The PrismX is actually based on Prism AliceBlue. Thus AliceBlue can be considered an early PrismX prototype. It's somewhere halfway between the original Prism and the PrismX. I started revising the original Prism in early 2012. After a few detours in life Prism AliceBlue was commissioned in December, 2012. It has been running quite reliably ever since - even with modifications we've made for proving PrismX. I'd say the main reason for its reliability is the belt-driven z-axis. The rare times AB has failed, it did so in a predictable and consistent way and repair was notably easy.
- y-rods moved above frame ~3mm
- Universal Y-Axis Plate with customized idler and y-motor support - however at first it had TommyC's y-plate
- z-axis drive system upgraded to GT2 belt and pulleys (not printed), thrust bearings
- x-ends with customized Kuehling's x-ends - the motor moved behind the z-axis bearing mounts
- power supply mount, RAMPS mount, ATX adapter board mount
- other goodies like power switch, filament guidler prototypes.
Evolution Into PrismX
AliceBlue has become a proving ground for PrismX modifications; all sorts of mods, actually. It's very dependable. However, it has limited travel on the X and Z axes, so I always have to make "short" plates for it. The customized Kuehling's setup and original frame design are responsible. My first goal with AB was to maximize travel. First, we outfitted AB with a Universal Y-Plate. This created belt-mis-alignment and the long journey of revision began. Then the z-axis was put to the test as the machine printed production parts, and we occasionally had to perform maintenance on it. We revised the z-axis supports, made them taller and thicker, and now we use acetal bushings that are designed for axial motion. The Kuehling's x-ends and x-carriage proved that they couldn't take the heat after many hours of fast-driving on AB, and had to be re-printed while we were still designing their replacements. Along the way we also logged thousands of hours of printing time with our MendelMaxes, and we happened to build a Rostock frame or two. All of this assembly, maintenance, and observation of the various models provided a trove of data to inform revision and modification on the PrismX.

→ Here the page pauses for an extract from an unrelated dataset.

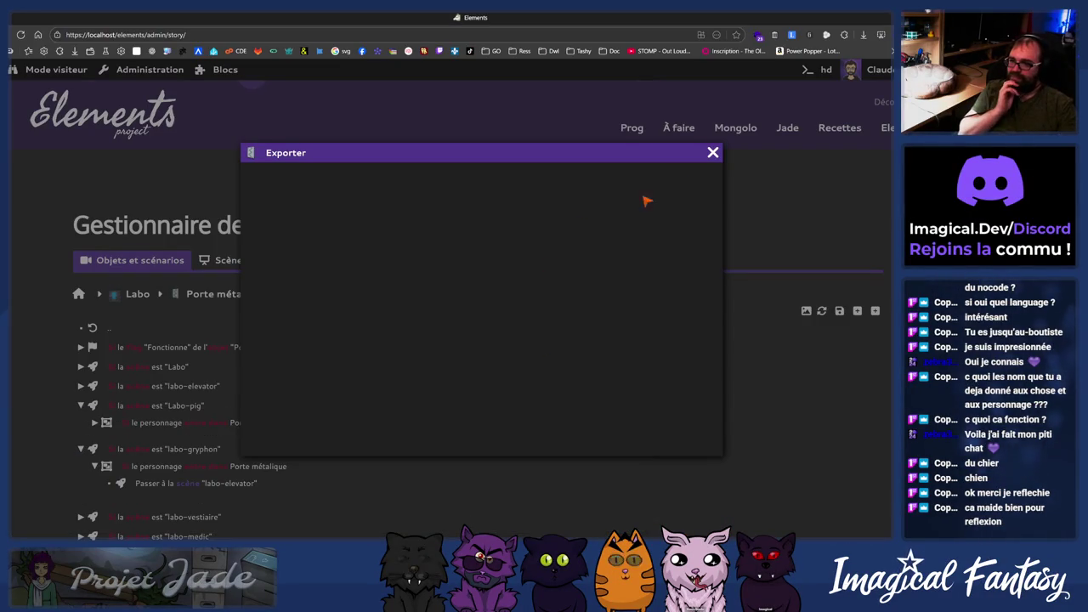
{"action": "left_click", "coordinate": [714, 153]}
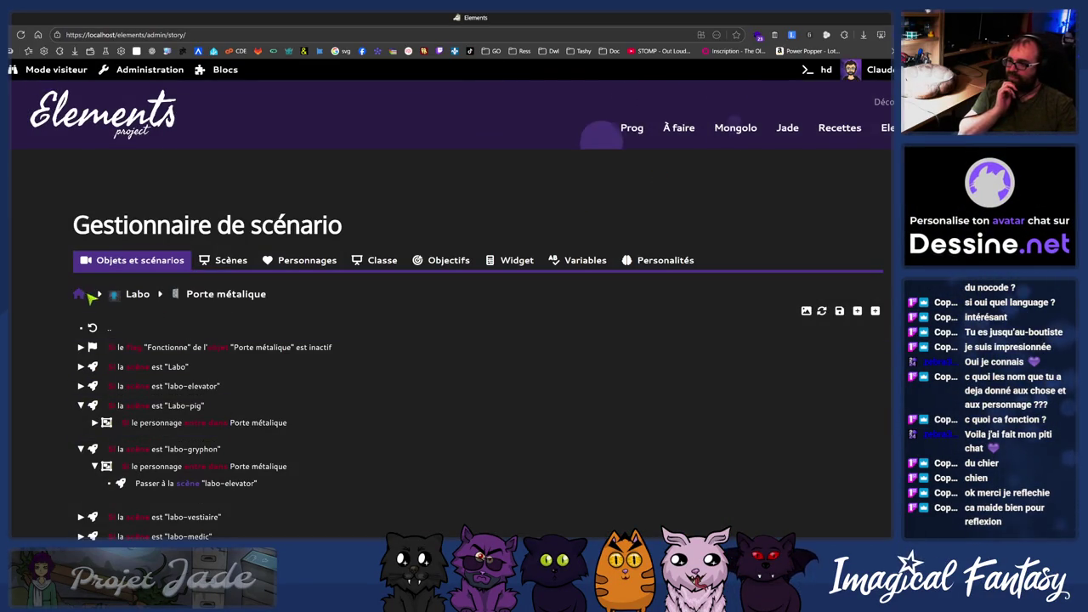
{"action": "left_click", "coordinate": [241, 270]}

Why a PrismX Instead of Another Printer?
Stronger frame, better alignment = faster and better prints. Frame alignment is actually more important than frame strength, and the PrismX scores well in both areas. The closed-triangle design on the Prism is stronger than the open-triangle or T-frame designs. There is no need for a double-lower gantry like the Prusa and MendelMax - that actually weakens their frames and was introduced into the design for the y-axis.
Alignment on the PrismX allows it to achieve print speeds that rival delta robots, with quality that outperforms them. We're printing at 200mm/s perimeter, 400mm/s infill, 750mm/s travel, and the constraints we've observed at high speeds aren't related to frame strength. While the PrismX can match delta robot speeds, few delta robot designs achieve the same frame strength and print quality as PrismX.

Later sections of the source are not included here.